The IFI will, as ever, be screening the best arthouse and independent releases. They kick things off with the monochrome reissue of Bong Joon Ho’s Parasite (the original version was still doing decent business when lockdown hit) and showings of Irish films Calm With Horses and Broken Law.

But the institute will also be finding a home for Tenet in its most luxurious 70mm incarnation. Everything is about Tenet.

This past week has seen the launch of a campaign by the Irish Film Distributors Association – in cooperation with their UK partners in Cinema First – to “capture the attention of audiences across the country and remind them of the unique experience that only the big screen can offer”.

The #Lovecinema campaign hangs around an impressive cinematic montage created by Empire Design that features 50 films from cinema history and teases upcoming releases such as No Time to Die, the latest James Bond film; Denis Villeneuve’s Dune; Marvel’s Black Widow and, yes, Tenet.

It is, in some senses, unfair to expect too much from the Nolan film. True, it is the only big show in town, but, with social distancing still at 2m, exhibitors will struggle to take anything like their normal haul on a late-summer blockbuster.

Nolan’s picture opens a week later in the United States (rare, if not unheard of, for such a large-scale blockbuster), but cinemas in many parts of that country are still closed. Governor Andrew Cuomo of New York has been under pressure to open the city’s movie theatres, but has so far held firm.

“I am sure there is a whole group people who say, ‘I cannot live without going to the movies,’” he said recently. “But on a relative risk scale, a movie theatre is less essential and poses a high risk. It is congregant. It is one ventilation system. You are seated there for a long period of time.”

The only way that Tenet can turn a profit on release is if it hangs around in cinemas for a very long time. It has been calculated that the picture would need to make somewhere in the region of $800 million to break even. That would be enough to get it in the top 10 releases for 2019, but that chart was not compiled in a time of plague.

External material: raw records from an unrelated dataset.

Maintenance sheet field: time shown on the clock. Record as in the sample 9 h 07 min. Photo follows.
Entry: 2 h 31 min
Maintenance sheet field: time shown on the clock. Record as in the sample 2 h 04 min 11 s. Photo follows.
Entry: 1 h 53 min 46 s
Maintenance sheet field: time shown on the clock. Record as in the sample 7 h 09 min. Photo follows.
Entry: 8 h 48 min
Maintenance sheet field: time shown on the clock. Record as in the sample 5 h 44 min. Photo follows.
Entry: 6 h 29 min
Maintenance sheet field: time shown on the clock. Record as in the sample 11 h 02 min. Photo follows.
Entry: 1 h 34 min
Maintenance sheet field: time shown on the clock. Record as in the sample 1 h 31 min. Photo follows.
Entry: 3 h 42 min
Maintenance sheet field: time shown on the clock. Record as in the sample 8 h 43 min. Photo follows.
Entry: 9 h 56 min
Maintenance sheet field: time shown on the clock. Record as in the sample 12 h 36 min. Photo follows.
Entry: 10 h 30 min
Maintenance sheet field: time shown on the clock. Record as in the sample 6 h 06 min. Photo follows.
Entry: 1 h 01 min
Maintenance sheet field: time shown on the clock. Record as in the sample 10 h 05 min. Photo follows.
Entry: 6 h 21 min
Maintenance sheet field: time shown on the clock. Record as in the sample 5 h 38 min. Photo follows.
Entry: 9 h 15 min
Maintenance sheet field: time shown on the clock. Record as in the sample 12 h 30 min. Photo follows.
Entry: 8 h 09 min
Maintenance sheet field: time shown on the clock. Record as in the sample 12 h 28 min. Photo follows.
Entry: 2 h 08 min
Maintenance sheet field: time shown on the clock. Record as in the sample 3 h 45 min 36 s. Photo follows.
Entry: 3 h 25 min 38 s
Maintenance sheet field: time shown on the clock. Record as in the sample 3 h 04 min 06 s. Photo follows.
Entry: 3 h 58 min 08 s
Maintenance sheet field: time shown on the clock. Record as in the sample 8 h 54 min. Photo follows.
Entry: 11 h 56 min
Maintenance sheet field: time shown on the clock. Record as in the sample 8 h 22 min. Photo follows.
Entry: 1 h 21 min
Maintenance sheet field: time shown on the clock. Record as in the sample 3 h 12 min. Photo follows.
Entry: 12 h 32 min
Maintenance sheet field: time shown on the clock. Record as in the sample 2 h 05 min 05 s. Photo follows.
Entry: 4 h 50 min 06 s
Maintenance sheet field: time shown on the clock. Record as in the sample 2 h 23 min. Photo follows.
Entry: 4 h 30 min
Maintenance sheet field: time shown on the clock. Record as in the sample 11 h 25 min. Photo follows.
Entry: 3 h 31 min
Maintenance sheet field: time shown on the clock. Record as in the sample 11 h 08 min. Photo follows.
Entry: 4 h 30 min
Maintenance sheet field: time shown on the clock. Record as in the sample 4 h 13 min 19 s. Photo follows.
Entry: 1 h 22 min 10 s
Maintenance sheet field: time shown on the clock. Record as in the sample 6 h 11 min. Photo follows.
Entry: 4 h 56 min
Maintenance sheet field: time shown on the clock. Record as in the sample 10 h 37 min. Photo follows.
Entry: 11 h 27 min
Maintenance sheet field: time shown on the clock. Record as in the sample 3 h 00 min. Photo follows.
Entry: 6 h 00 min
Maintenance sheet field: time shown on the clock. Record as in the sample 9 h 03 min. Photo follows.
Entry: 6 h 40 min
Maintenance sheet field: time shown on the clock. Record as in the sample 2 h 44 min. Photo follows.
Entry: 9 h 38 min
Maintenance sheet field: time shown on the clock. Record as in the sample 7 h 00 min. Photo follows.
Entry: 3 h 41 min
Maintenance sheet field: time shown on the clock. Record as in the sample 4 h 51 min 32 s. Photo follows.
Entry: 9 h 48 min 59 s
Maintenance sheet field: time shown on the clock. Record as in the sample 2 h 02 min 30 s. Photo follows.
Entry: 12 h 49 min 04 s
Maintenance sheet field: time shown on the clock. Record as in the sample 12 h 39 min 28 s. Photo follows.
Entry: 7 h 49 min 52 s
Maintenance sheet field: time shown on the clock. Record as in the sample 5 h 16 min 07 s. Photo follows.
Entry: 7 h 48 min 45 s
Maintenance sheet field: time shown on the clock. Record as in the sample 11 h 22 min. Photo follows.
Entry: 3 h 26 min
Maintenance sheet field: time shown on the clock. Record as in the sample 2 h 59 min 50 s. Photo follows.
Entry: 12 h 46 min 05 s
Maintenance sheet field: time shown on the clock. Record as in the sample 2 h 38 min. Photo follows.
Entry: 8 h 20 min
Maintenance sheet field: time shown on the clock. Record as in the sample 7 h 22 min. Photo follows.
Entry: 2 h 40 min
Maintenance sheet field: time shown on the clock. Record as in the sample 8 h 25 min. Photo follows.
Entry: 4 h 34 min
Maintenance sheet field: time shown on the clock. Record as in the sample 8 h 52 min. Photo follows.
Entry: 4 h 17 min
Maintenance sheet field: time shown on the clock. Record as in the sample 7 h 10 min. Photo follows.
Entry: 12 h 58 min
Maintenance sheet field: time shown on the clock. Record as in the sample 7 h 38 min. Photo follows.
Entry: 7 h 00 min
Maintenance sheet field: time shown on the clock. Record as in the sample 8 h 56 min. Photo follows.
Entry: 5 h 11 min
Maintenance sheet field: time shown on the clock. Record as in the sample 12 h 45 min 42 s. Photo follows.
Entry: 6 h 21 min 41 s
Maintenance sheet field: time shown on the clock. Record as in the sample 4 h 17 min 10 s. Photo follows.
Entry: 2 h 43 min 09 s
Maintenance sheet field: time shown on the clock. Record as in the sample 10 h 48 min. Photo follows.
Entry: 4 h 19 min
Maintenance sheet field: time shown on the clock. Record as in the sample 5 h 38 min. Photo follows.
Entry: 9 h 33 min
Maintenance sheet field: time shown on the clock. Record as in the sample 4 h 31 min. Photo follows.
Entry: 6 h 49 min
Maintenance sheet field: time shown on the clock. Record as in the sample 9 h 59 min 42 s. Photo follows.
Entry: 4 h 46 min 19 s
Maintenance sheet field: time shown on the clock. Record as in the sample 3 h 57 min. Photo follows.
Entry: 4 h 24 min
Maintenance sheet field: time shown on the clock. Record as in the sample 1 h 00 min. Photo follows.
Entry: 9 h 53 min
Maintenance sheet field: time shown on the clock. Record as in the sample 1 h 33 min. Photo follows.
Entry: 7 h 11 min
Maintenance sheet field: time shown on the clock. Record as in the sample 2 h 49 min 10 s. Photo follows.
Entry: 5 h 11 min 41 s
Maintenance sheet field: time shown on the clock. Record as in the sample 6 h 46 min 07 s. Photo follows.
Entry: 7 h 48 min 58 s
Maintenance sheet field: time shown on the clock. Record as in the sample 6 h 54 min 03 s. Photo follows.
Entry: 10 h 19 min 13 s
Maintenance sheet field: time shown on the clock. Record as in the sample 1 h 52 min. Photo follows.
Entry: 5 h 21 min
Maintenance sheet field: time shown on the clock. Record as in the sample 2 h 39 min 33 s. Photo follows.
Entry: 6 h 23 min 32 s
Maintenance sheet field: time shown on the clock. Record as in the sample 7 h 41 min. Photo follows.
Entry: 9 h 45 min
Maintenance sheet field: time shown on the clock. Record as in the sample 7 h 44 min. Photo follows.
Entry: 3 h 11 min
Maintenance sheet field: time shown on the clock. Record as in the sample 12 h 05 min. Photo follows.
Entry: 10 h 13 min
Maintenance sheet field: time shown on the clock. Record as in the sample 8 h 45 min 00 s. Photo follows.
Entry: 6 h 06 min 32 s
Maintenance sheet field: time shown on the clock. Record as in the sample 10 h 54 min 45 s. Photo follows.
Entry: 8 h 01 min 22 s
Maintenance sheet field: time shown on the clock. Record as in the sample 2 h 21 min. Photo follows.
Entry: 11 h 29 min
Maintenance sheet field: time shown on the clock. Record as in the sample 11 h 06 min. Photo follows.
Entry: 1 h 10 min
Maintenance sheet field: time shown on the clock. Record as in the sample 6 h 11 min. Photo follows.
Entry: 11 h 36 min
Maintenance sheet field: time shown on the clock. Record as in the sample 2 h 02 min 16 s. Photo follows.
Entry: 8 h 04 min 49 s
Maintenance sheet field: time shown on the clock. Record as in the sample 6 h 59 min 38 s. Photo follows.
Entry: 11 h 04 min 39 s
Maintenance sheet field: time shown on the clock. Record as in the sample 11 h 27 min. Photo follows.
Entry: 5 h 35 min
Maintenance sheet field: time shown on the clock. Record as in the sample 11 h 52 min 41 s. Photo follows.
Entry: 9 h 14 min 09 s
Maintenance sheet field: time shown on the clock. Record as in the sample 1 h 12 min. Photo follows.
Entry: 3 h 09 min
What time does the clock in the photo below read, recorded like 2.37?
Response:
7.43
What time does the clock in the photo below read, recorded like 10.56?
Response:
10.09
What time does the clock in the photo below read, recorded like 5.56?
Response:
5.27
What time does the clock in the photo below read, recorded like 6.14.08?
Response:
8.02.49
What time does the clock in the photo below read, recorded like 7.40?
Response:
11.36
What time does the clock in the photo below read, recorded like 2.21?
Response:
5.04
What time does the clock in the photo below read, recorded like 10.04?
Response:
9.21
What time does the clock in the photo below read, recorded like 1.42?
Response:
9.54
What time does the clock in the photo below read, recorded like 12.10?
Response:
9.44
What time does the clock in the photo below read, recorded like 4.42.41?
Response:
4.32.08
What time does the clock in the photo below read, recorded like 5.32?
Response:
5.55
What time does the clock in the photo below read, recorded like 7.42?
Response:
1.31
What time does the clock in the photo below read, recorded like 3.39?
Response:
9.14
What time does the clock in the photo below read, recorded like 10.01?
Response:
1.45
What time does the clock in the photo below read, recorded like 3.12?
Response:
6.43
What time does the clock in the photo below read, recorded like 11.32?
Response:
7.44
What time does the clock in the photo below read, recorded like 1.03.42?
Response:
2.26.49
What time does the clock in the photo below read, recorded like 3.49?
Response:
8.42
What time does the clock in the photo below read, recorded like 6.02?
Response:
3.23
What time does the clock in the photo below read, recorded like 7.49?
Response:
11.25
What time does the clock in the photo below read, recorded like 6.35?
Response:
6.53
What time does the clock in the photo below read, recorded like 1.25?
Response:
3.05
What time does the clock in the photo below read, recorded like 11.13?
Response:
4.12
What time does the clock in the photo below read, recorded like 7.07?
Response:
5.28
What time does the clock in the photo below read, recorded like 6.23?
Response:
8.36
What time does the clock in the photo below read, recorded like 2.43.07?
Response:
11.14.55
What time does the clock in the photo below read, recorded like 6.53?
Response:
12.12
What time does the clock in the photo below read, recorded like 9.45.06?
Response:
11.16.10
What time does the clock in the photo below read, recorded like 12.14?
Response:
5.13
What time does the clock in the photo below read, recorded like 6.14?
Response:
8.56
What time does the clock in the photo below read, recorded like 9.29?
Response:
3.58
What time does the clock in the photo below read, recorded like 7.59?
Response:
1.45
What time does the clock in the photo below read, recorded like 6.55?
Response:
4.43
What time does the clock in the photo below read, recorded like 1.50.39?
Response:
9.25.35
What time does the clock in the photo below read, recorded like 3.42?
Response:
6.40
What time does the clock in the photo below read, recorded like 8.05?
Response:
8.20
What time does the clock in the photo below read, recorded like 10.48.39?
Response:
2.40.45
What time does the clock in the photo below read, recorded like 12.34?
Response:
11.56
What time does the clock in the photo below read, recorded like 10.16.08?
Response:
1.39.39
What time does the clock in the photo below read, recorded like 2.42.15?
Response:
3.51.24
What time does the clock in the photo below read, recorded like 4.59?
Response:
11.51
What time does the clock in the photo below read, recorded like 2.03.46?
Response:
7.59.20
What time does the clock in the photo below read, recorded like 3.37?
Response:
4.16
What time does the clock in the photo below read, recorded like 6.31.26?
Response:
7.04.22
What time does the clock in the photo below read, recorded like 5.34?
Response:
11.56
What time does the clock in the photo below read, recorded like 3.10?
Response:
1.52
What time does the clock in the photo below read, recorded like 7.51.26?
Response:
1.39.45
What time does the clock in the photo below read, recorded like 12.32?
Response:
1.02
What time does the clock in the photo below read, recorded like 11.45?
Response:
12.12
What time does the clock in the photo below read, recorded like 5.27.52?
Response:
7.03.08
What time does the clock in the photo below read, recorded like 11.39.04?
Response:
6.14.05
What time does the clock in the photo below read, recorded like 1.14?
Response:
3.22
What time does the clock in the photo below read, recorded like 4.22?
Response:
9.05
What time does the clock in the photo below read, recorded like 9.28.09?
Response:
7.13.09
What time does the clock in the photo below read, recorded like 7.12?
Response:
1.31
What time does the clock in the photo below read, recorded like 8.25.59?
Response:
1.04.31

On the other hand, competition is so sparse Tenet really could be sitting in cinemas until Christmas.

Everything depends on the US. The current cinema model is based around the near-simultaneous release of top-end features in all major territories. If the US continues to register dire Covid figures then the planned opening of many potential cash cows could be threatened worldwide.

When Die Another Day, originally scheduled for April, became the first film to move in response to Covid many thought the distributors were overreacting. It then seemed crazy to move the Bond film way back to November.

Now, even that date looks a tad risky.